- _Page_
>>>>

Looking for better days: The real stories of Lagos dispatch riders

Dennis Da-ala Mirilla
Curious about the real-life application of same-day delivery models by delivery companies and their impact on riders has prompted this investigation…
A guide to becoming a rider with Glovo/Chowdeck

2020 was cruel for motorcycle riders. In January, the Lagos government banned okada from major routes in the state, upending years of livelihood for many. Tunde was an okada rider, with a family to feed.

When a friend told him about a gig that was at the time becoming ubiquitous, promising him a partnership with rising tech companies, he bought into it. Thus began his life as a dispatch rider for tech companies that had been most affected by the ban and had pivoted to logistics companies.

On his best days as a delivery rider in Lagos, Tunde gets up when it’s still dark. His wife would have scrambled together breakfast, mostly leftovers from the previous night. There will be no time to clean his hire purchase motorcycle the way he would want to. So what he’ll do is wipe off dew that has settled on it, throw on his helmet and dash out. His children are usually still just getting out of bed when his days start around 7 am.

<<<<

- _Your instructions_
Carry on the article about Lagos dispatch riders, picking up right after its last sentence.

- _Records supplied_
>>>>

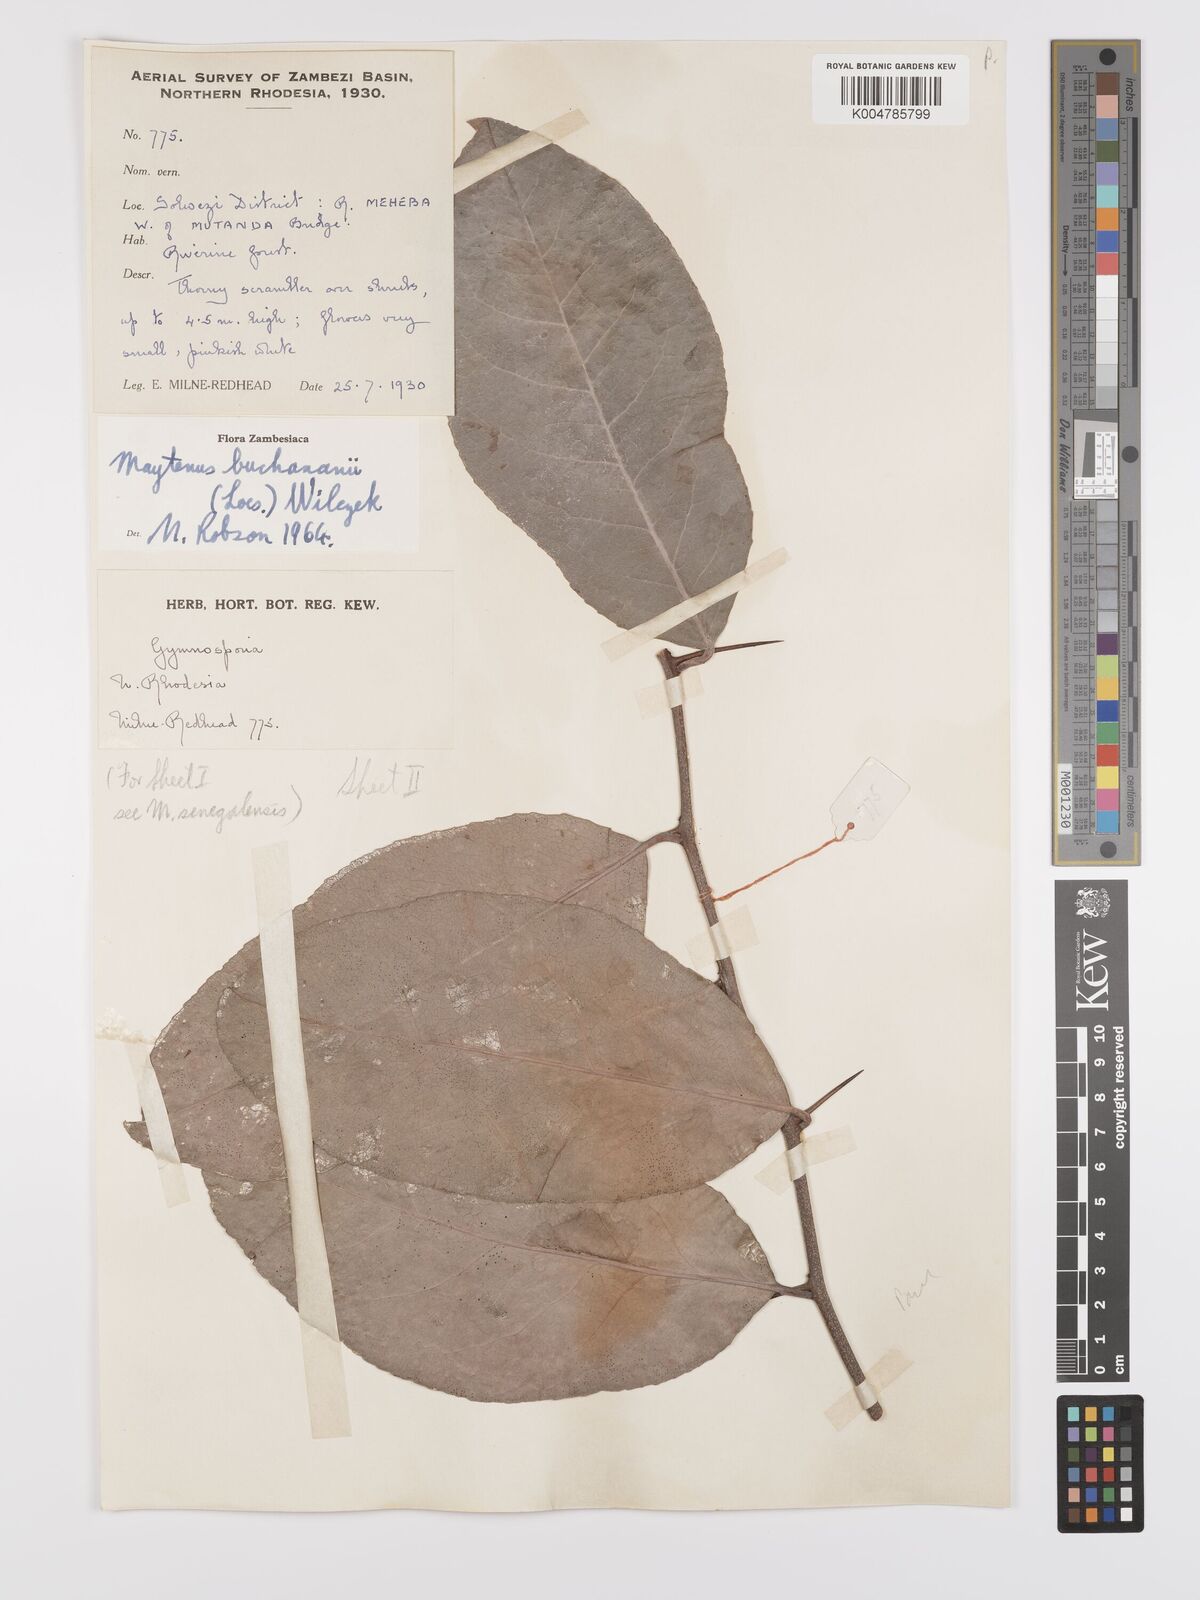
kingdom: Plantae
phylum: Tracheophyta
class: Magnoliopsida
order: Celastrales
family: Celastraceae
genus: Gymnosporia
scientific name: Gymnosporia buchananii
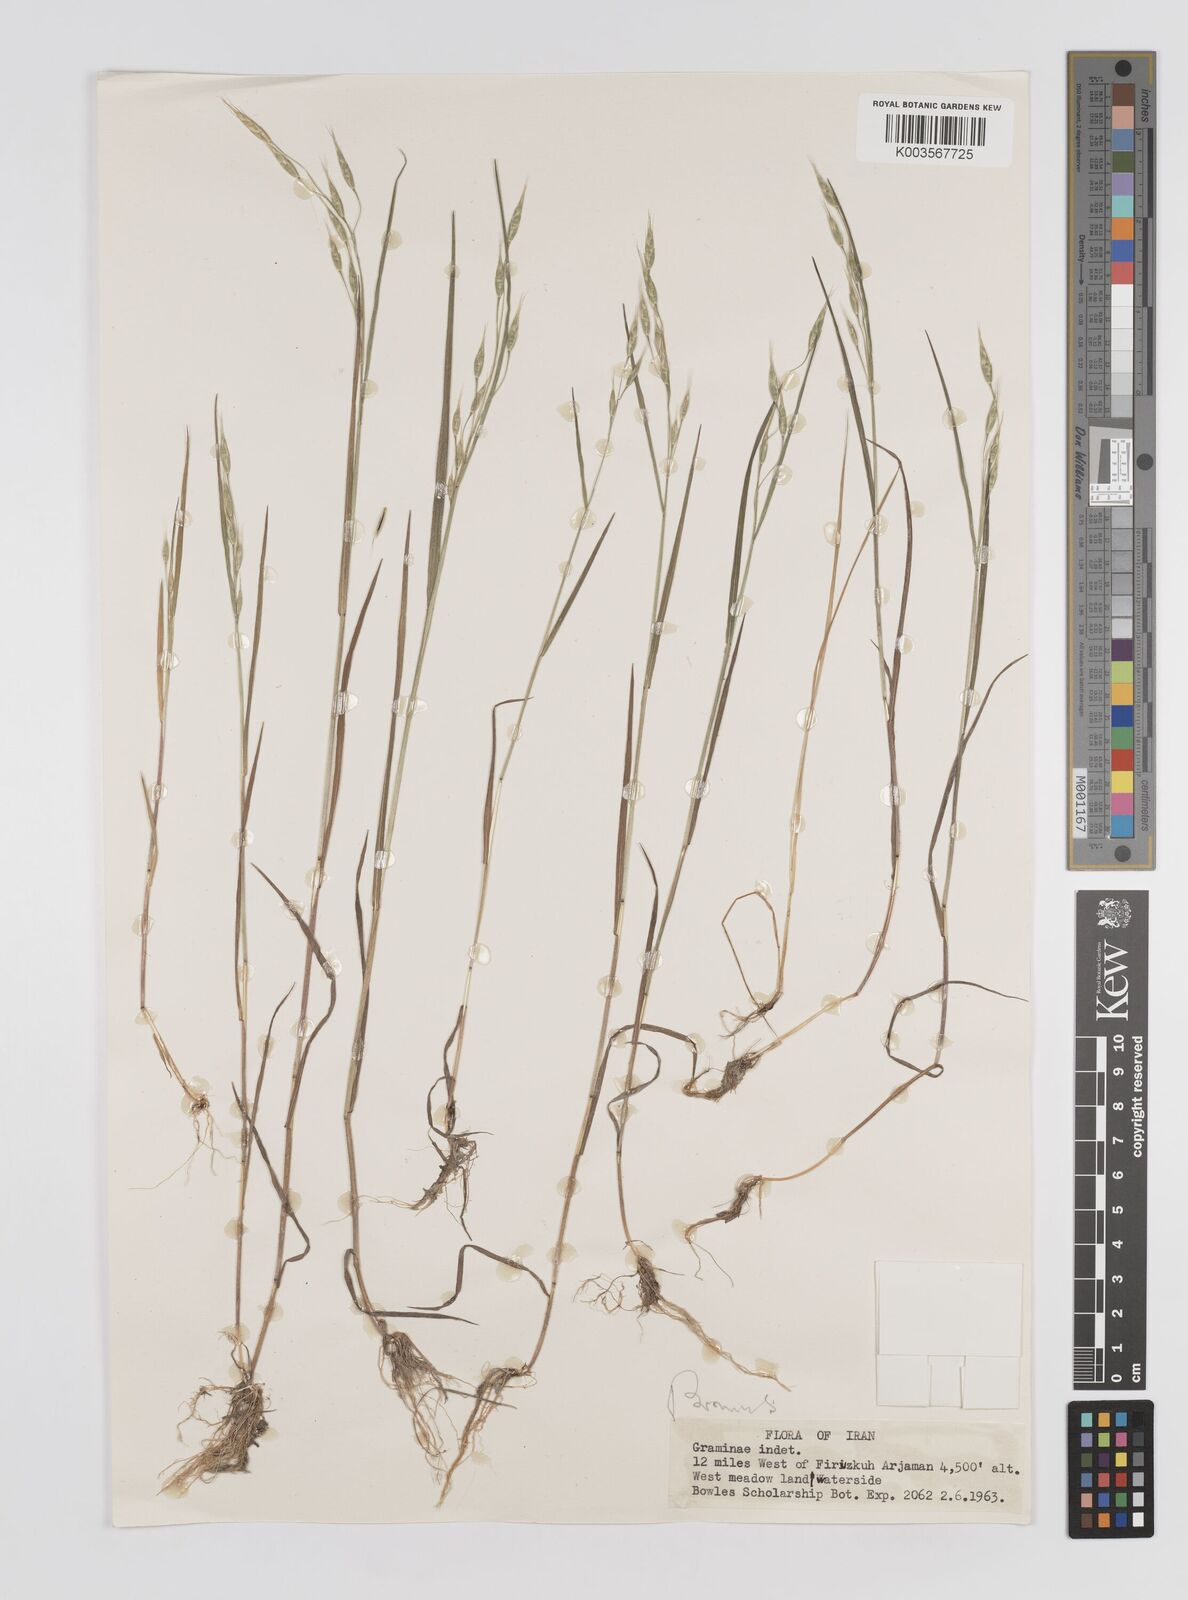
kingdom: Plantae
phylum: Tracheophyta
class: Liliopsida
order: Poales
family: Poaceae
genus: Bromus
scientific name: Bromus
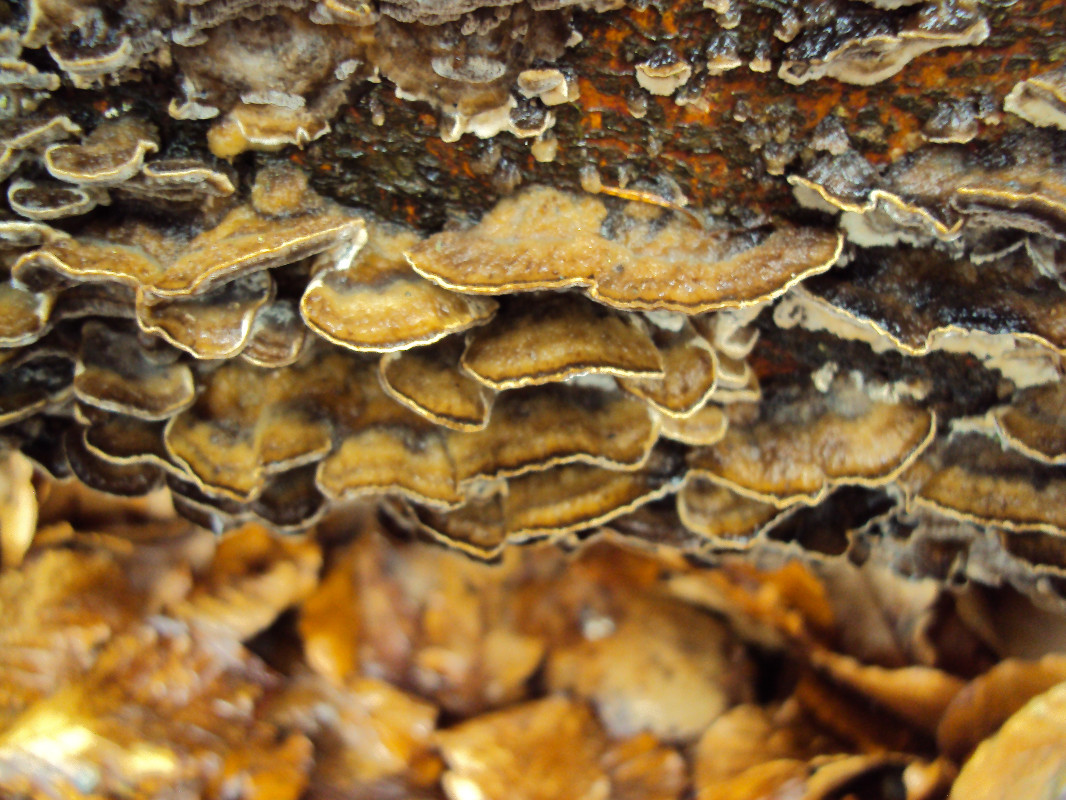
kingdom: Fungi
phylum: Basidiomycota
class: Agaricomycetes
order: Polyporales
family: Phanerochaetaceae
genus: Bjerkandera
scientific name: Bjerkandera adusta
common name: sveden sodporesvamp
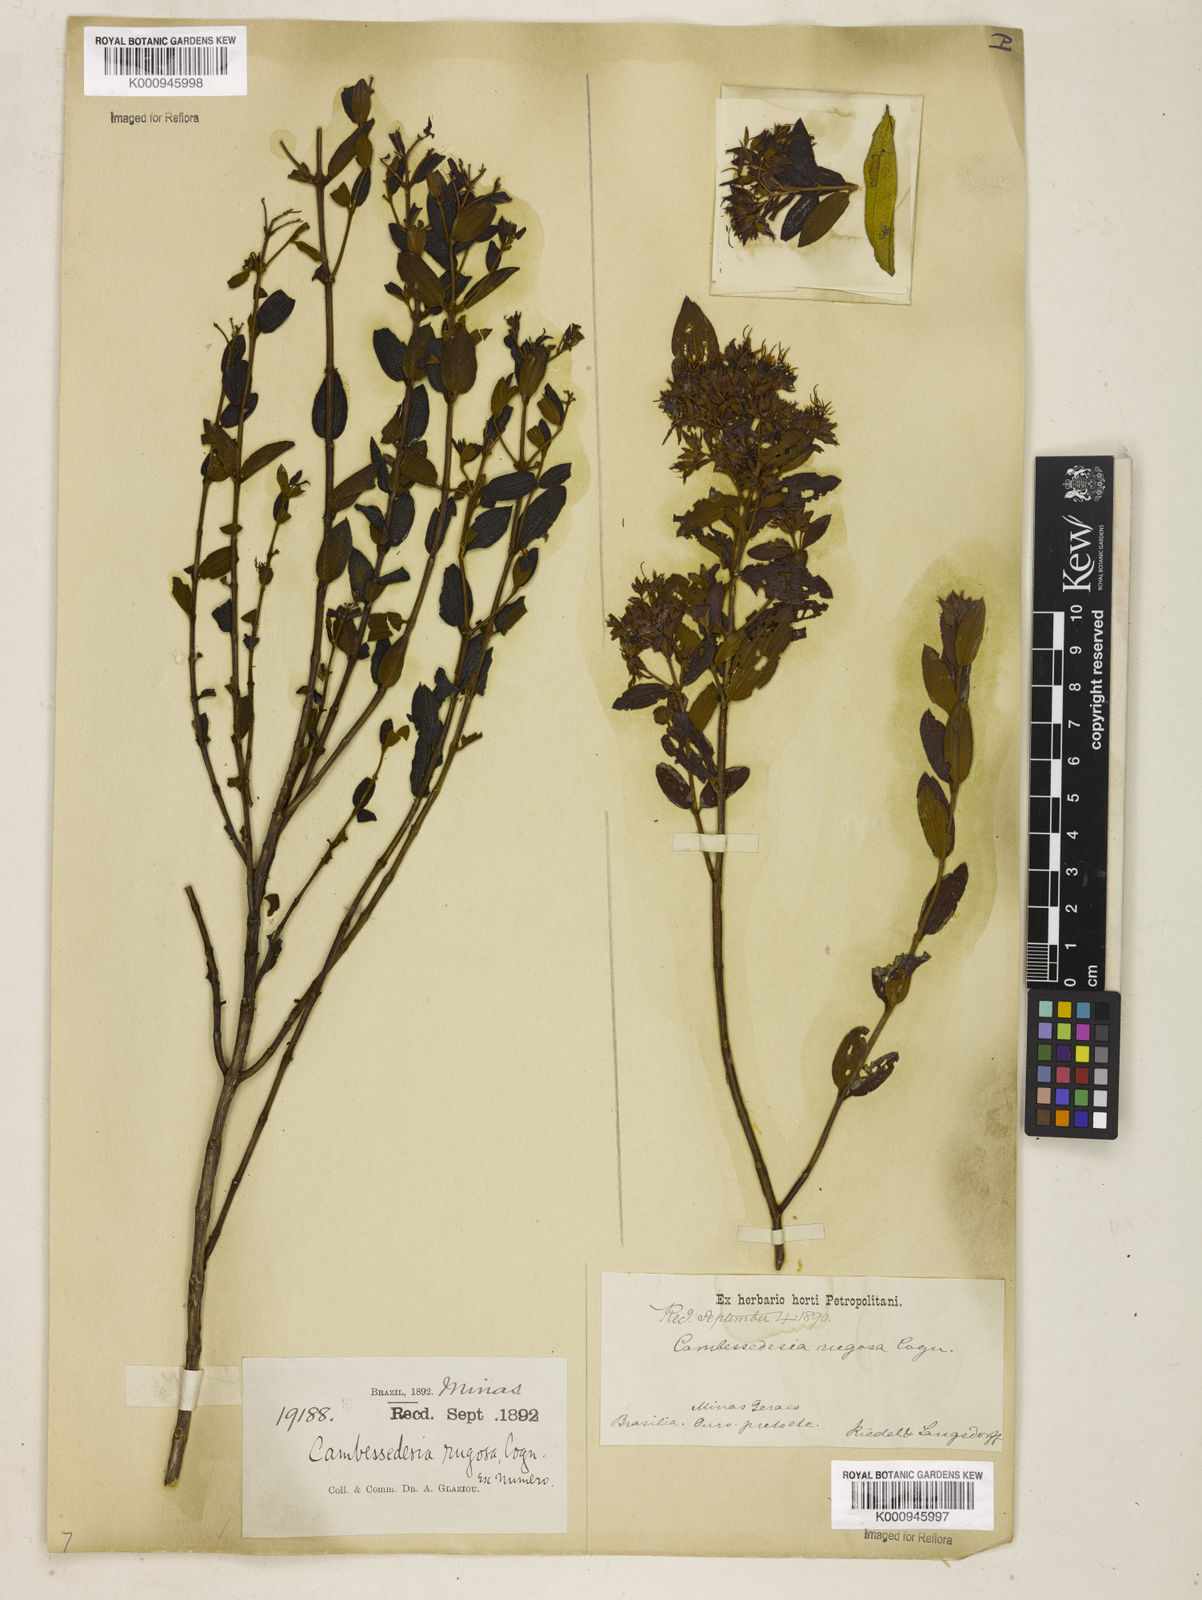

<<<<

- _Output below_
From his home somewhere after Berger, he has to make his first trip to Yaba. Later he will dash to Ajah or any given destination. Sometimes he declines some. Then make a pickup at maybe other far-flung destinations.

In all of this, he has to contend with the Lagos traffic even on a good day. And, in his line of work, good days are a rarity. These days he has to struggle with getting petrol. And then make sure the delivery is not too late at the same time.

Looking for beautiful days: The real lives of Lagos dispatch riders
A dispatch rider in transit in the Yaba area of Lagos. Image source: Technext

Since the company he works for started doing same-day delivery on virtually every product, the prospect of catching his breath and having a chat with other delivery agents has vanished. Mostly, after making one delivery, the app has another waiting for him.

How does the dispatch industry work?

Curious about the real-life application of same-day delivery models by delivery companies and their impact on key players in the ecosystem has prompted this investigation. And, the highlight of our discovery is that the industry which solely depends on delivery agents to flourish has relegated them to the back seat.

Note: For this report, I spoke with 13 riders. And, the identities of the riders spoken to have been altered to avoid backlash from their employers.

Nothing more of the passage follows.